At first, I was seeing Shmaniel for pleasure and for purposes my shadow self wanted to show me and I wasn’t yet aware. Then, as I dove deeper in therapy and learned that, while he was a narcissist, I was the one playing into his board game. He would roll the dice, move me as a pawn as many times as he wanted, but it doesn’t change the fact that I was in the game too.
So when I learned my part in the game I went back to him as a student. I saw him as a pawn of my shadow self’s game. My shadow self was the teacher showing me how pain and self-rejection have turned into emotional and moral masochism, using Shmaniel the lesson plan.

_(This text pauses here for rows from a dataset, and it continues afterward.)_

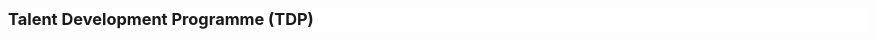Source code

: </div>
<h3>Talent Development Programme (TDP)</h3>
<div class="iframe-wrapper">
<iframe height="315" width="560" allowfullscreen="true" frameborder="0" src="https://www.youtube.com/embed/I-jqO7ctz5w?si=Z0Zy7q1UYOPBdNJ9"></iframe>
</div>
<p></p>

He taught me a lot, and it took a good amount of strength to finally break it off with him. What if I never found anyone else? What if this was as good as I could have it, and there was nothing out there for me?
I can see it so clearly now how self-demeaning those beliefs were. I won’t say that Oh wow, now that I broke it off with him my heart is finally open to love again, and I found the most amazing guy in the world and we’re in love and will fly to Venus tomorrow to live happily ever after, because it’s not true. I’m still a little worm in my cocoon too afraid to put myself out there. I saw my demeaning beliefs and I am still working on them. But I also understand now that a huge step has been taken by me in the right direction, I am choosing me.
For a long time I couldn’t bring myself to block him from my phone. He still messaged me every other month saying hello. I would ignore it, delete it, but not block it. Why?
I clung on to the thought that maybe one day? Would I really go back to that? Knowing there’s no love in the end? Knowing everything I know, would I really go back?
I didn’t want to reject him like I had been rejected. Even if I never saw him again, blocking him felt like the final rejection and I wasn’t ready, until I was.
I chose me. I finally saw that hanging on to his number, even a sporadic hello maintained the energetic cord between us. There was no love in the end there, but there is love for me within me. I needed to take that internal aggression and actually express it outwards, first by officially breaking it off with him, and then by blocking him.
Your holy anger matters and it does you no good if its directed towards yourself.
Your holy anger is a message saying some justice needs to be doled out and acted on.
Your holy anger can and should be used for empowerment and construction. Don’t let the world tell you that your anger is invalid.
with much love and tarot magic, my friend,
Icaro
Yes, I chose the boner of the tarot for this week’s blog! You best believe it! HA!
The Ace of Wands is cheekily known as the boner of the tarot, which is appropriate for this week.
What you can do is use this card as your significator, meaning you look for it in your deck and pull it. Then you can pull extra cards asking the Ace of Wands what messages it has for you.
Maybe you’re someone who’s struggling with the subject of sex, in any capacity, and this can be a good guide for you.